Following 3 steps can ensure reducing this damning 87% failure rate in enterprise AI:
- Make the model account for DGP: Data is only a symptom, and underlying processes and behaviors and practices, the root causes. If we can study and map the data generating process and capture its nuances – like seasonality, boundary conditions etc., then selecting a model becomes relatively an easy task. Understanding DGP helps informing the model about source of signals and ignoring noise – thereby avoiding overfitting. Evolution of the DGP must also get captured in the model and therein lies the key to avoid failures associated with rapid-fire/black-box AI that selects models from pull down menus. Lastly, DGP also contains critical information about underlying data quality; this helps cut costs associated with DQM for enterprises.
- Focus on dimensionality reduction: In analyzing unstructured data, dimensionality reduction holds key to making AI solutions lightweight, relevant and accurate in the business context. Dimensionality reduction is effectively a problem of learning representation. Reducing the problem space without losing signals is a challenge with most traditional dimensionality reduction techniques, like statistical correlation analysis and association analysis.
- Close the loop on deployment: While data modelling can never be fully automated with existing technical capabilities, machine learning solutions must always close the loop. For example – if a chatbot fails to deliver relevant results to a user query, can the model recognize its inability to render required result with confidence, and consequently redirect the user to a live agent? Can the solution demonstrate some degree of self-awareness when a previously trained model begins returning irrelevant results?
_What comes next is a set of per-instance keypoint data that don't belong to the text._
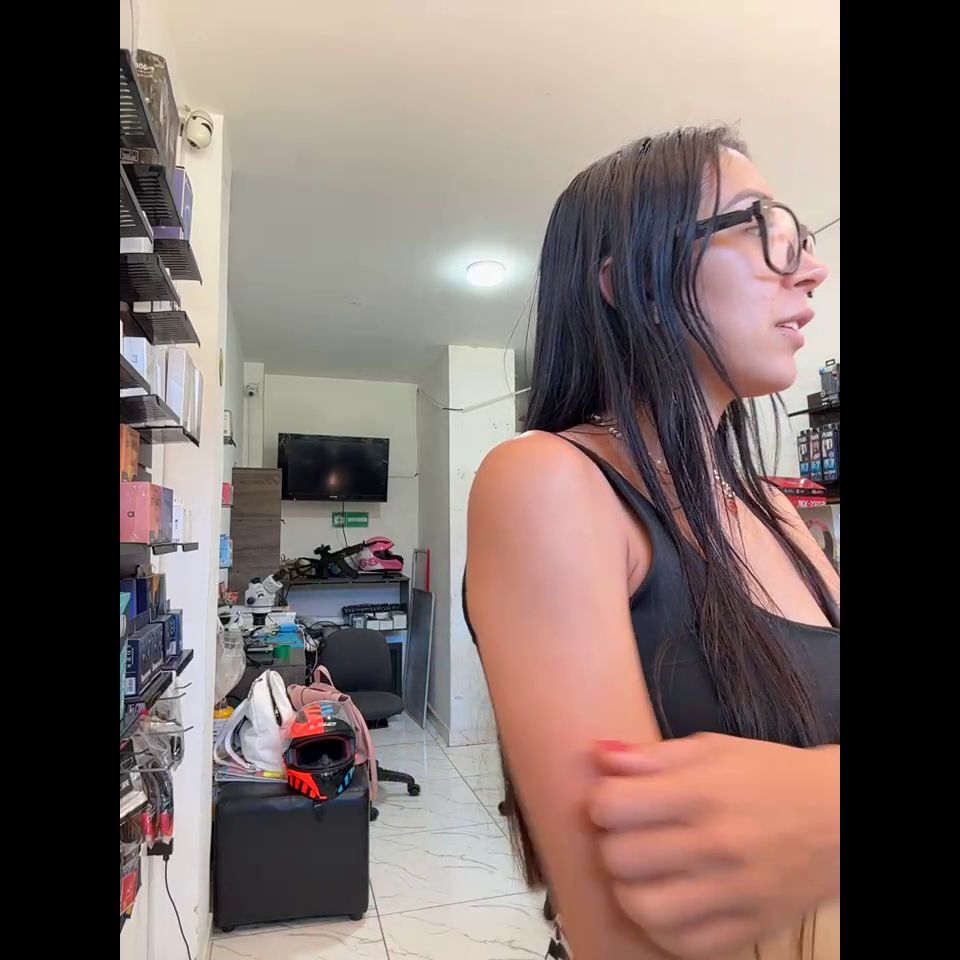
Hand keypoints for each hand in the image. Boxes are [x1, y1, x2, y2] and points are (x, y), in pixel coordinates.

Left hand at [588, 734, 839, 959]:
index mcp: (701, 793)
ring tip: (641, 874)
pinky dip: (663, 929)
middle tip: (628, 835)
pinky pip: (684, 945)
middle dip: (612, 843)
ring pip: (644, 909)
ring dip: (629, 890)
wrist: (840, 817)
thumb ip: (652, 755)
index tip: (615, 801)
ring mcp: (733, 893)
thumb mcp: (713, 748)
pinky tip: (668, 903)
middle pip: (620, 858)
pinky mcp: (749, 928)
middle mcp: (715, 845)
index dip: (602, 802)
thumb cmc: (772, 775)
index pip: (613, 806)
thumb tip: (599, 756)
We were conscious of each of the 14 failure drivers while designing Sainapse. Sainapse conquers most of these failure drivers so that enterprises will not need to spend time and money on trying models and cleaning data. We have baked in capabilities to handle all forms of structured and unstructured data including text annotated images or mixed language messages. Sainapse accounts for length and breadth of enterprise customer support, service operations and even engineering support, internalizing quality management and cutting-edge dimensionality reduction techniques that turn any form of data into the right answers, instantly, on the first attempt.